Martha Nussbaum on Aging and Self-Loathing

Martha Nussbaum writes here in the New Republic, “It’s Time to Take Back Our Aging, Smelly Bodies: Why it’s Important to Resist Shame and Disgust.”  Here is an excerpt:

In the 1970s, we women used to talk about loving our own bodies. Inspired by the generation-defining tome Our Bodies, Ourselves, we trained for childbirth without anesthesia, we looked at our cervixes using a speculum, and in general cultivated in ourselves the thought that our own bodies were not sticky, disgusting, and shameful, but dynamic, marvelous, and, more important, just us ourselves. Today, as we boomers age, male and female, what has happened to that love and excitement? I fear that my generation is letting disgust and shame sweep over us again, as a new set of bodily challenges beckons.

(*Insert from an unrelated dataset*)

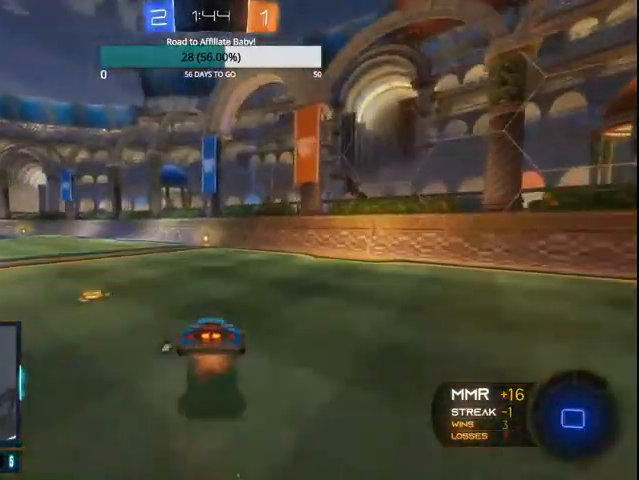
{"dt_ms": 1000, "buttons": ["R2"], "left_stick": "left", "right_stick": "center"}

In conversations, in the ways people I know meet medical challenges (routine and not-so-routine), I’ve noticed not just a discomfort with the unpopular aspects of aging (sagging skin, brown spots, loss of muscle tone), but something more general: a shrinking from the body itself, a desire to deny that this body is who we are. * * *

What has become of that youthful surge of profound self-love? As we age, we are yielding to all the forces we tried, back then, to combat: not only the forces of external medical control, but the more insidious force of self-loathing.